> _Provided information_:
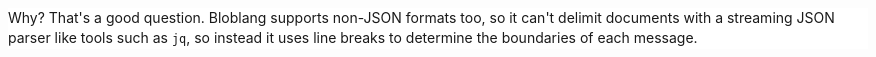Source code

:Why? That's a good question. Bloblang supports non-JSON formats too, so it can't delimit documents with a streaming JSON parser like tools such as `jq`, so instead it uses line breaks to determine the boundaries of each message.

[blobl.arithmetic]: /docs/guides/bloblang/arithmetic
[blobl.walkthrough]: /docs/guides/bloblang/walkthrough
[blobl.variables]: #variables
[blobl.proc]: /docs/components/processors/mapping
[blobl.interp]: /docs/configuration/interpolation#bloblang-queries
[blobl.functions]: /docs/guides/bloblang/functions
[blobl.functions.content]: /docs/guides/bloblang/functions#content
[blobl.methods]: /docs/guides/bloblang/methods
[blobl.methods.apply]: /docs/guides/bloblang/methods#apply
[blobl.methods.catch]: /docs/guides/bloblang/methods#catch
[blobl.methods.or]: /docs/guides/bloblang/methods#or
[plugin-api]: https://pkg.go.dev/github.com/usedatabrew/benthos/v4/public/bloblang
[configuration.unit_testing]: /docs/configuration/unit_testing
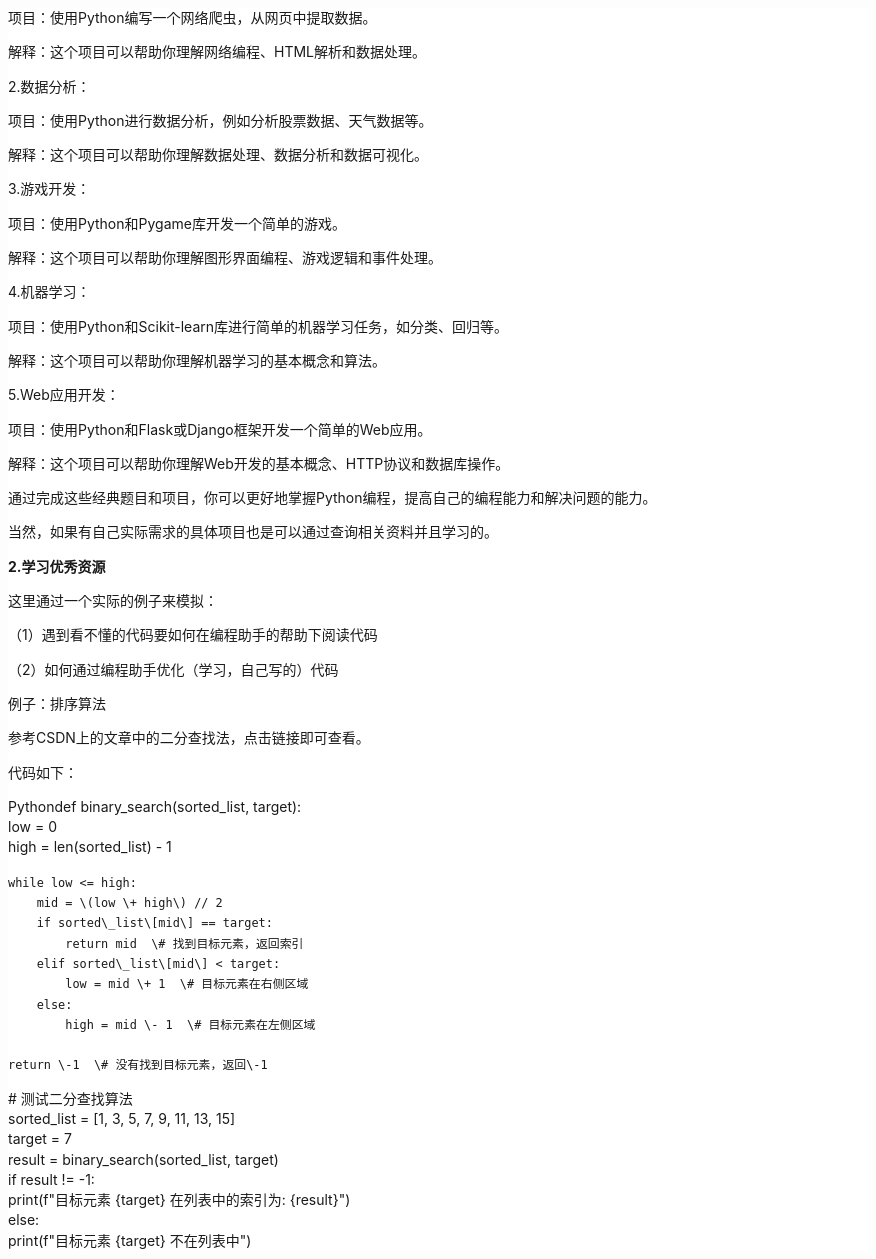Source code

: 项目：使用Python编写一个网络爬虫，从网页中提取数据。

解释：这个项目可以帮助你理解网络编程、HTML解析和数据处理。

2\.数据分析：

项目：使用Python进行数据分析，例如分析股票数据、天气数据等。

解释：这个项目可以帮助你理解数据处理、数据分析和数据可视化。

3\.游戏开发：

项目：使用Python和Pygame库开发一个简单的游戏。

解释：这个项目可以帮助你理解图形界面编程、游戏逻辑和事件处理。

4\.机器学习：

项目：使用Python和Scikit\-learn库进行简单的机器学习任务，如分类、回归等。

解释：这个项目可以帮助你理解机器学习的基本概念和算法。

5\.Web应用开发：

项目：使用Python和Flask或Django框架开发一个简单的Web应用。

解释：这个项目可以帮助你理解Web开发的基本概念、HTTP协议和数据库操作。

通过完成这些经典题目和项目，你可以更好地掌握Python编程，提高自己的编程能力和解决问题的能力。

当然，如果有自己实际需求的具体项目也是可以通过查询相关资料并且学习的。

<a id="heading_2"></a>__2\.学习优秀资源__

这里通过一个实际的例子来模拟：

（1）遇到看不懂的代码要如何在编程助手的帮助下阅读代码

（2）如何通过编程助手优化（学习，自己写的）代码

例子：排序算法

参考CSDN上的文章中的二分查找法，点击链接即可查看。

代码如下：

Pythondef binary\_search\(sorted\_list, target\):  
    low = 0  
    high = len\(sorted\_list\) \- 1  
  
    while low <= high:  
        mid = \(low \+ high\) // 2  
        if sorted\_list\[mid\] == target:  
            return mid  \# 找到目标元素，返回索引  
        elif sorted\_list\[mid\] < target:  
            low = mid \+ 1  \# 目标元素在右侧区域  
        else:  
            high = mid \- 1  \# 目标元素在左侧区域  
  
    return \-1  \# 没有找到目标元素，返回\-1  
  
\# 测试二分查找算法  
sorted\_list = \[1, 3, 5, 7, 9, 11, 13, 15\]  
target = 7  
result = binary\_search\(sorted\_list, target\)  
if result \!= \-1:  
    print\(f"目标元素 \{target\} 在列表中的索引为: \{result\}"\)  
else:  
    print\(f"目标元素 \{target\} 不在列表中"\)
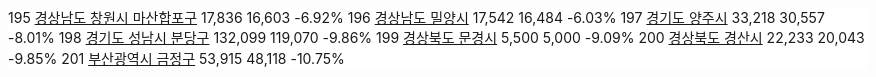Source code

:   <tr class="item">
    <td>195</td>
    <td><a href="/apt/경상남도 창원시 마산합포구">경상남도 창원시 마산합포구</a></td>
    <td>17,836</td>
    <td>16,603</td>
    <td>-6.92%</td>
  </tr>

  <tr class="item">
    <td>196</td>
    <td><a href="/apt/경상남도 밀양시">경상남도 밀양시</a></td>
    <td>17,542</td>
    <td>16,484</td>
    <td>-6.03%</td>
  </tr>

  <tr class="item">
    <td>197</td>
    <td><a href="/apt/경기도 양주시">경기도 양주시</a></td>
    <td>33,218</td>
    <td>30,557</td>
    <td>-8.01%</td>
  </tr>

  <tr class="item">
    <td>198</td>
    <td><a href="/apt/경기도 성남시 분당구">경기도 성남시 분당구</a></td>
    <td>132,099</td>
    <td>119,070</td>
    <td>-9.86%</td>
  </tr>

  <tr class="item">
    <td>199</td>
    <td><a href="/apt/경상북도 문경시">경상북도 문경시</a></td>
    <td>5,500</td>
    <td>5,000</td>
    <td>-9.09%</td>
  </tr>

  <tr class="item">
    <td>200</td>
    <td><a href="/apt/경상북도 경산시">경상북도 경산시</a></td>
    <td>22,233</td>
    <td>20,043</td>
    <td>-9.85%</td>
  </tr>

  <tr class="item">
    <td>201</td>
    <td><a href="/apt/부산광역시 금정구">부산광역시 금정구</a></td>
    <td>53,915</td>
    <td>48,118</td>
    <td>-10.75%</td>
  </tr>
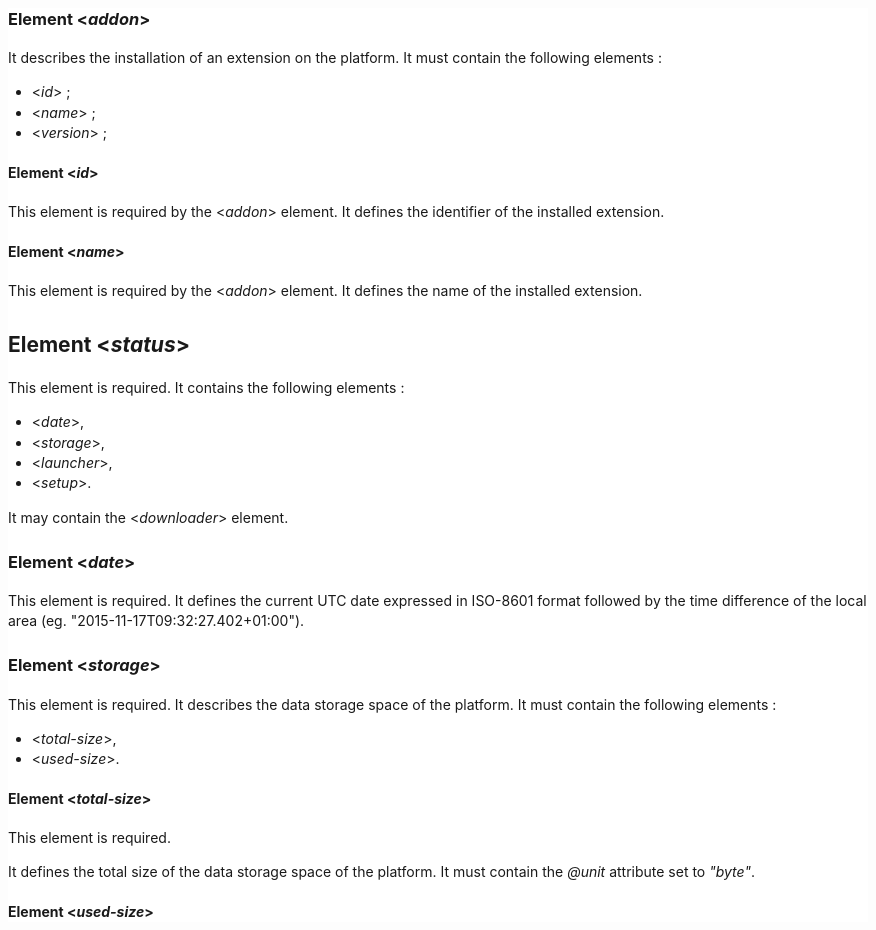 ### Element <*addon*>

It describes the installation of an extension on the platform.
It must contain the following elements :

* <*id*> ;
* <*name*> ;
* <*version*> ;

#### Element <*id*>

This element is required by the <*addon*> element.
It defines the identifier of the installed extension.

#### Element <*name*>

This element is required by the <*addon*> element.
It defines the name of the installed extension.


## Element <*status*>

This element is required.
It contains the following elements :

* <*date*>,
* <*storage*>,
* <*launcher*>,
* <*setup*>.

It may contain the <*downloader*> element.

### Element <*date*>

This element is required.
It defines the current UTC date expressed in ISO-8601 format followed by the time difference of the local area (eg.  "2015-11-17T09:32:27.402+01:00").

### Element <*storage*>

This element is required.
It describes the data storage space of the platform.
It must contain the following elements :

* <*total-size*>,
* <*used-size*>.

#### Element <*total-size*>

This element is required.

It defines the total size of the data storage space of the platform.
It must contain the *@unit* attribute set to *"byte"*.

#### Element <*used-size*>
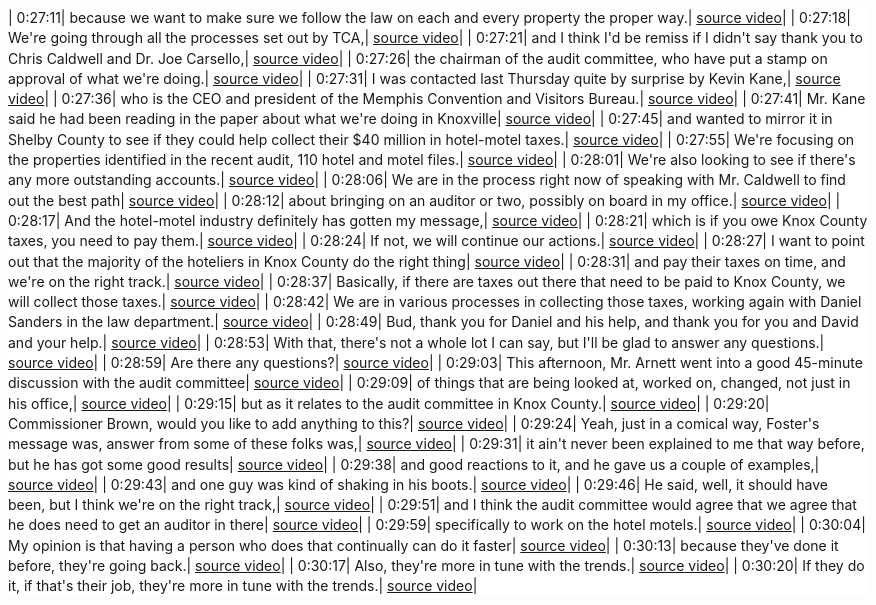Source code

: | 0:27:11| because we want to make sure we follow the law on each and every property the proper way.| [source video](https://archive.org/details/CoComWS150921?start=1631)|
| 0:27:18| We're going through all the processes set out by TCA,| [source video](https://archive.org/details/CoComWS150921?start=1638)|
| 0:27:21| and I think I'd be remiss if I didn't say thank you to Chris Caldwell and Dr. Joe Carsello,| [source video](https://archive.org/details/CoComWS150921?start=1641)|
| 0:27:26| the chairman of the audit committee, who have put a stamp on approval of what we're doing.| [source video](https://archive.org/details/CoComWS150921?start=1646)|
| 0:27:31| I was contacted last Thursday quite by surprise by Kevin Kane,| [source video](https://archive.org/details/CoComWS150921?start=1651)|
| 0:27:36| who is the CEO and president of the Memphis Convention and Visitors Bureau.| [source video](https://archive.org/details/CoComWS150921?start=1656)|
| 0:27:41| Mr. Kane said he had been reading in the paper about what we're doing in Knoxville| [source video](https://archive.org/details/CoComWS150921?start=1661)|
| 0:27:45| and wanted to mirror it in Shelby County to see if they could help collect their $40 million in hotel-motel taxes.| [source video](https://archive.org/details/CoComWS150921?start=1665)|
| 0:27:55| We're focusing on the properties identified in the recent audit, 110 hotel and motel files.| [source video](https://archive.org/details/CoComWS150921?start=1675)|
| 0:28:01| We're also looking to see if there's any more outstanding accounts.| [source video](https://archive.org/details/CoComWS150921?start=1681)|
| 0:28:06| We are in the process right now of speaking with Mr. Caldwell to find out the best path| [source video](https://archive.org/details/CoComWS150921?start=1686)|
| 0:28:12| about bringing on an auditor or two, possibly on board in my office.| [source video](https://archive.org/details/CoComWS150921?start=1692)|
| 0:28:17| And the hotel-motel industry definitely has gotten my message,| [source video](https://archive.org/details/CoComWS150921?start=1697)|
| 0:28:21| which is if you owe Knox County taxes, you need to pay them.| [source video](https://archive.org/details/CoComWS150921?start=1701)|
| 0:28:24| If not, we will continue our actions.| [source video](https://archive.org/details/CoComWS150921?start=1704)|
| 0:28:27| I want to point out that the majority of the hoteliers in Knox County do the right thing| [source video](https://archive.org/details/CoComWS150921?start=1707)|
| 0:28:31| and pay their taxes on time, and we're on the right track.| [source video](https://archive.org/details/CoComWS150921?start=1711)|
| 0:28:37| Basically, if there are taxes out there that need to be paid to Knox County, we will collect those taxes.| [source video](https://archive.org/details/CoComWS150921?start=1717)|
| 0:28:42| We are in various processes in collecting those taxes, working again with Daniel Sanders in the law department.| [source video](https://archive.org/details/CoComWS150921?start=1722)|
| 0:28:49| Bud, thank you for Daniel and his help, and thank you for you and David and your help.| [source video](https://archive.org/details/CoComWS150921?start=1729)|
| 0:28:53| With that, there's not a whole lot I can say, but I'll be glad to answer any questions.| [source video](https://archive.org/details/CoComWS150921?start=1733)|
| 0:28:59| Are there any questions?| [source video](https://archive.org/details/CoComWS150921?start=1739)|
| 0:29:03| This afternoon, Mr. Arnett went into a good 45-minute discussion with the audit committee| [source video](https://archive.org/details/CoComWS150921?start=1743)|
| 0:29:09| of things that are being looked at, worked on, changed, not just in his office,| [source video](https://archive.org/details/CoComWS150921?start=1749)|
| 0:29:15| but as it relates to the audit committee in Knox County.| [source video](https://archive.org/details/CoComWS150921?start=1755)|
| 0:29:20| Commissioner Brown, would you like to add anything to this?| [source video](https://archive.org/details/CoComWS150921?start=1760)|
| 0:29:24| Yeah, just in a comical way, Foster's message was, answer from some of these folks was,| [source video](https://archive.org/details/CoComWS150921?start=1764)|
| 0:29:31| it ain't never been explained to me that way before, but he has got some good results| [source video](https://archive.org/details/CoComWS150921?start=1771)|
| 0:29:38| and good reactions to it, and he gave us a couple of examples,| [source video](https://archive.org/details/CoComWS150921?start=1778)|
| 0:29:43| and one guy was kind of shaking in his boots.| [source video](https://archive.org/details/CoComWS150921?start=1783)|
| 0:29:46| He said, well, it should have been, but I think we're on the right track,| [source video](https://archive.org/details/CoComWS150921?start=1786)|
| 0:29:51| and I think the audit committee would agree that we agree that he does need to get an auditor in there| [source video](https://archive.org/details/CoComWS150921?start=1791)|
| 0:29:59| specifically to work on the hotel motels.| [source video](https://archive.org/details/CoComWS150921?start=1799)|
| 0:30:04| My opinion is that having a person who does that continually can do it faster| [source video](https://archive.org/details/CoComWS150921?start=1804)|
| 0:30:13| because they've done it before, they're going back.| [source video](https://archive.org/details/CoComWS150921?start=1813)|
| 0:30:17| Also, they're more in tune with the trends.| [source video](https://archive.org/details/CoComWS150921?start=1817)|
| 0:30:20| If they do it, if that's their job, they're more in tune with the trends.| [source video](https://archive.org/details/CoComWS150921?start=1820)|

> _Your task_: Would you please reproduce the entries above, starting at the line with "[blobl.variables]: #variables" and stopping after the line with "解释：这个项目可以帮助你理解Web开发的基本概念、HTTP协议和数据库操作。"? Omit any pictures.

> _Solution to the exercise_:
[blobl.variables]: #variables
[blobl.proc]: /docs/components/processors/mapping
[blobl.interp]: /docs/configuration/interpolation#bloblang-queries
[blobl.functions]: /docs/guides/bloblang/functions
[blobl.functions.content]: /docs/guides/bloblang/functions#content
[blobl.methods]: /docs/guides/bloblang/methods
[blobl.methods.apply]: /docs/guides/bloblang/methods#apply
[blobl.methods.catch]: /docs/guides/bloblang/methods#catch
[blobl.methods.or]: /docs/guides/bloblang/methods#or
[plugin-api]: https://pkg.go.dev/github.com/usedatabrew/benthos/v4/public/bloblang
[configuration.unit_testing]: /docs/configuration/unit_testing
Source code

: 项目：使用Python编写一个网络爬虫，从网页中提取数据。

解释：这个项目可以帮助你理解网络编程、HTML解析和数据处理。

2\.数据分析：

项目：使用Python进行数据分析，例如分析股票数据、天气数据等。

解释：这个项目可以帮助你理解数据处理、数据分析和数据可视化。

3\.游戏开发：

项目：使用Python和Pygame库开发一个简单的游戏。

解释：这个项目可以帮助你理解图形界面编程、游戏逻辑和事件处理。

4\.机器学习：

项目：使用Python和Scikit\-learn库进行简单的机器学习任务，如分类、回归等。

解释：这个项目可以帮助你理解机器学习的基本概念和算法。

5\.Web应用开发：

项目：使用Python和Flask或Django框架开发一个简单的Web应用。

解释：这个项目可以帮助你理解Web开发的基本概念、HTTP协议和数据库操作。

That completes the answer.